Mr. Stephens’ bill would have allowed law enforcement officers, relatives or household members to petition a court to prohibit someone temporarily from possessing or purchasing a gun if the person presents a risk of suicide or a risk of seriously injuring others.
Some of the committees’ more prominent gun rights supporters questioned whether the bill overreached. Rep. Paul Schemel, R-Franklin, said at the time that he believed the bill placed “too great a demand on our constitutional rights” to bear a firearm, but believed that changes could be made to satisfy his concerns.
Others, such as then-Rep. Dom Costa, D-Stanton Heights, and former Pittsburgh police chief, applauded the bill. He recounted a time when he negotiated over the phone with a man who had killed his girlfriend — a man who said “someone should have taken the guns from him.”

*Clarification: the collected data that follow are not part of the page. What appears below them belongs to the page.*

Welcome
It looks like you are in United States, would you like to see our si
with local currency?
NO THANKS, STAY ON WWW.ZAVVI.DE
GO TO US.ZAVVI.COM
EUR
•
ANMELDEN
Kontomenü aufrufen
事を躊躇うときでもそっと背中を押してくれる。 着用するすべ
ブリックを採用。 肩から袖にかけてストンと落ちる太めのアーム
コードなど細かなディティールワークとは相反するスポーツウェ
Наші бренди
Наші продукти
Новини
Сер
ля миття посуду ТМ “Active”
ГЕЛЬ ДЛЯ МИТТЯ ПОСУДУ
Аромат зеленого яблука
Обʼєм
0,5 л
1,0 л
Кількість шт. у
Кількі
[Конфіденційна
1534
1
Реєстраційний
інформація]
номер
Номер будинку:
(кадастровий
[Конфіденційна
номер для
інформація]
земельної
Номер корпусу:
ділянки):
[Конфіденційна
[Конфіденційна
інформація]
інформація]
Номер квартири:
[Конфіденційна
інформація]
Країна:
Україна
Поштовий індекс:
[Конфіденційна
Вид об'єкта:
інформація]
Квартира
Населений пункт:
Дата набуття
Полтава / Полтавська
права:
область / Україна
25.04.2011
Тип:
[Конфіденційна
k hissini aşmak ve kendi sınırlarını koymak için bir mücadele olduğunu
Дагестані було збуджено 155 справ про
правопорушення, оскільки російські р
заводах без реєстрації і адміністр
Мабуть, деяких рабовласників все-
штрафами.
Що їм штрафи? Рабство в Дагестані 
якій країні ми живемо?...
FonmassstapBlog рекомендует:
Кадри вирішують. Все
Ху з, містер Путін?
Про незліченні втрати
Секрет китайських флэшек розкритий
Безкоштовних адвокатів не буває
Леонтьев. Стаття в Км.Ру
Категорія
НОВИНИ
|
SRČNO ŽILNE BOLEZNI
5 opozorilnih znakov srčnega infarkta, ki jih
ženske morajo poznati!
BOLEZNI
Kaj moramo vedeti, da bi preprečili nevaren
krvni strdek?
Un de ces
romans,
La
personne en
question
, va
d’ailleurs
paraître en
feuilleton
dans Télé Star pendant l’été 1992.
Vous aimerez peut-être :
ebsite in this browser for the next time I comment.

“He killed himself as I spoke with him on the phone,” Mr. Costa said during the meeting. “This is something that doesn’t need to happen.”
He added later: “This bill will save lives. When it comes to weighing a life over a Second Amendment right, I’m going to go with saving that life every time.”
The bill passed out of committee, 18-9. It stalled before it got enough votes for final passage on the floor.
“I think it’s safe to say there was trouble finding consensus on that bill among some of our members who just took some issue with the questions of due process,” Mr. Straub said. “There was certainly a contingency of our members who had issue with the language in that bill and how guns were taken away and when.”